When it comes to Twitter, Futureboard consultant Megan Nee has a code of good and bad behaviour. She says: “I love it when students and graduates have a good, informative bio, like, ‘Final year Electronical Engineering student, loves Tech’. And it’s great to see that candidates follow a lot of companies and tweet regularly.”
Megan says she expects technology candidates to be very active on social media: “It would make them look quite bad if they were applying for a tech role without having tweeted in two years!”
People who swear and rant on Twitter are on Megan’s social media black book.
Megan adds: “When I see a lot of swear words on a person’s account I imagine they would not be pleasant to work with.”

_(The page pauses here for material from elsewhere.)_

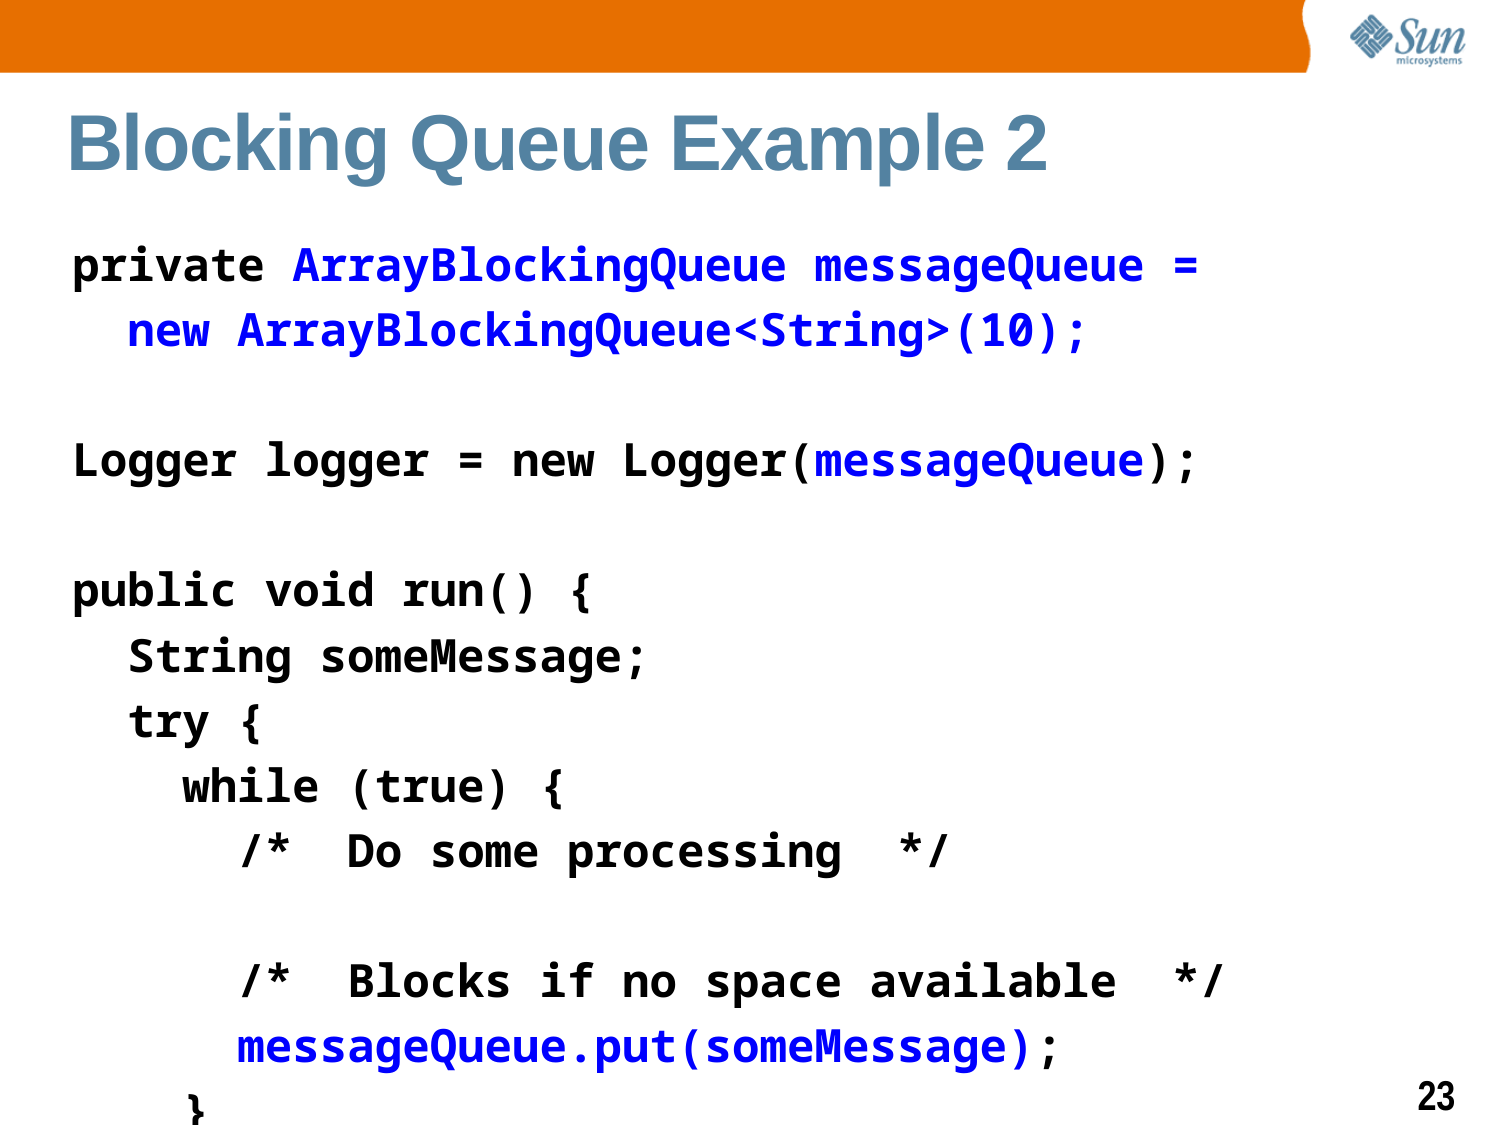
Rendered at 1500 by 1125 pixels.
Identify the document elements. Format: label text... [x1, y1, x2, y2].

text_box private ArrayBlockingQueue messageQueue = new ArrayBlockingQueue<String>(10); Logger logger = new Logger(messageQueue); public void run() { String someMessage; try { while (true) { /* Do some processing */ /* Blocks if no space available */ messageQueue.put(someMessage); } } catch (InterruptedException ie) { } } [72, 238, 1395, 1125]
picture [0, 0, 1500, 75]
title Blocking Queue Example 2 [66, 106, 1429, 249]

As for LinkedIn, the Futureboard staff has high expectations from candidates: professional pictures, updated profiles and the like. Megan says: “While on Twitter people don’t expect to be headhunted and considered as job applicant, LinkedIn has a much more professional audience.”
She adds: “We tell candidates to share on LinkedIn as much information about themselves as they would put on their CV. The first question we ask ourselves when we look for their profile is, ‘Are they taking it professionally?’”
When it comes to Facebook, Megan says for legal reasons companies shouldn’t look up candidates, because from Facebook you can easily find out their sexual preferences, social background and the like. She adds: “However, some companies do sometimes search to see if the candidate fits in with the team.”
As for blogs, Joanne says candidates should follow the same policy as when writing their hobbies on their CVs: “Put links to your blogs and profiles only if you’re happy to talk about them and for them to be seen. They can shine a very good light on you if they’re polished, but if their ethics and image are questionable they can cost you the job.”